Task details: Count the lines in the material below that contain the string "newSketch", treating uppercase and lowercase letters as different. Reply with the number only.

Records from a data collection
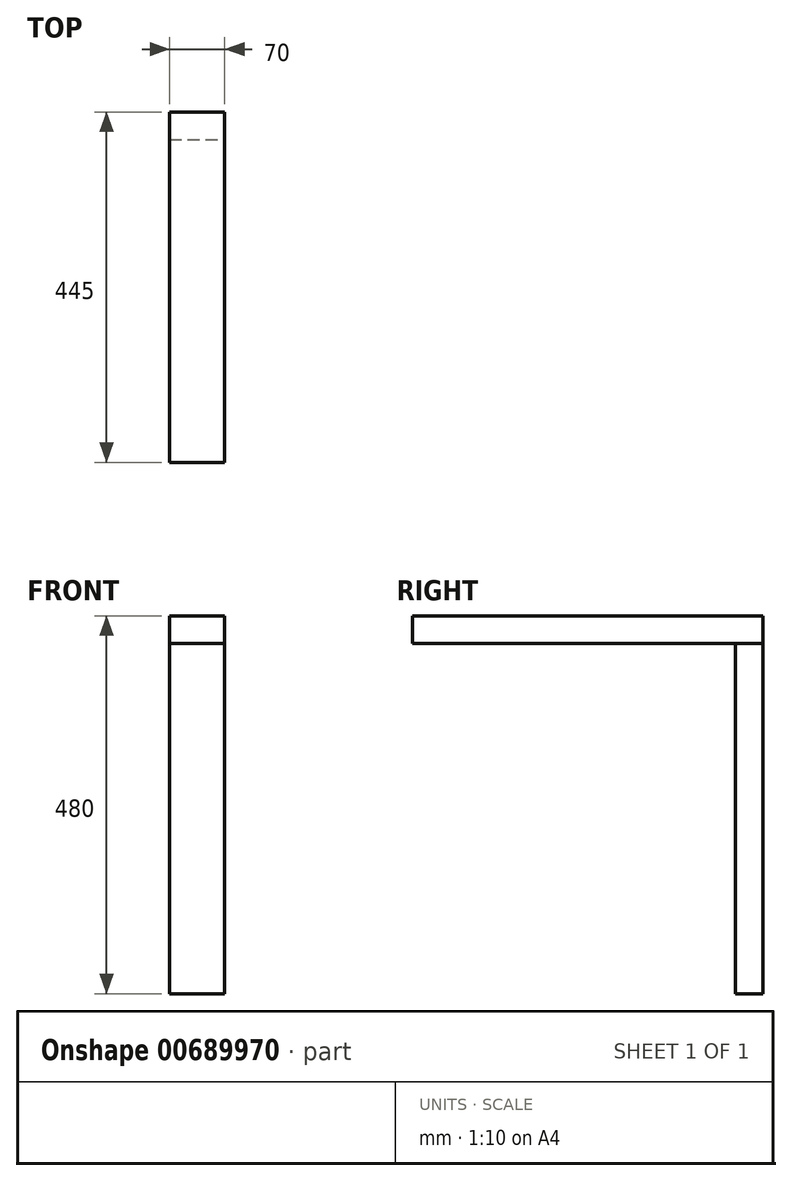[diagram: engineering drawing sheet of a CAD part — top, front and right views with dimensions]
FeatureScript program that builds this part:
annotation { "Feature Type Name" : "Feature", "Feature Type Description" : "" }
export const myFeature = defineFeature(function(context is Context, id is Id, definition is map)
    precondition{}
    {
        {
            var Q0;
            Q0=qCreatedBy(makeId("Front.planeOp"),FACE);
            var sketch = newSketch(context, id + "F0", { "sketchPlane" : qUnion([Q0])});
            skLineSegment(sketch, "E0.bottom", {"start": v(-35, -17.5) * mm, "end": v(35, -17.5) * mm});
            skLineSegment(sketch, "E0.top", {"start": v(-35, 17.5) * mm, "end": v(35, 17.5) * mm});
            skLineSegment(sketch, "E0.left", {"start": v(-35, -17.5) * mm, "end": v(-35, 17.5) * mm});
            skLineSegment(sketch, "E0.right", {"start": v(35, -17.5) * mm, "end": v(35, 17.5) * mm});
            skPoint(sketch, "E0.middle", {"position": v(0, 0) * mm});
            skSolve(sketch);
        }
        {
            var Q0;
            Q0=makeQuery(id+"F0.imprint","IMPRINT",FACE,{"disambiguationData":[TD([[makeQuery(id+"F0.imprint","IMPRINT",EDGE,{"derivedFrom":sQuery(id+"F0.wireOp",EDGE,"E0.bottom")}),1.0]])]});
            extrude(context, id + "F1", {"entities" : qUnion([Q0]), "depth" : 445 * mm, "offsetDistance" : 25 * mm});
        }
        {
            var Q0;
            Q0=makeQuery(id+"F1.opExtrude","SWEPT_FACE",FACE,{"disambiguationData":[OSD([sQuery(id+"F0.wireOp",EDGE,"E0.bottom")])]});
            var sketch = newSketch(context, id + "F2", { "sketchPlane" : qUnion([Q0])});
            skLineSegment(sketch, "E1.bottom", {"start": v(-35, 0) * mm, "end": v(35, 0) * mm});
            skLineSegment(sketch, "E1.top", {"start": v(-35, 35) * mm, "end": v(35, 35) * mm});
            skLineSegment(sketch, "E1.left", {"start": v(-35, 0) * mm, "end": v(-35, 35) * mm});
            skLineSegment(sketch, "E1.right", {"start": v(35, 0) * mm, "end": v(35, 35) * mm});
            skSolve(sketch);
        }
        {
            var Q0;
            Q0=makeQuery(id+"F2.imprint","IMPRINT",FACE,{"disambiguationData":[TD([[makeQuery(id+"F2.imprint","IMPRINT",EDGE,{"derivedFrom":sQuery(id+"F2.wireOp",EDGE,"E1.bottom")}),1.0]])]});
            extrude(context, id + "F3", {"entities" : qUnion([Q0]), "depth" : 445 * mm, "offsetDistance" : 25 * mm});
        }
    });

Answer below: 2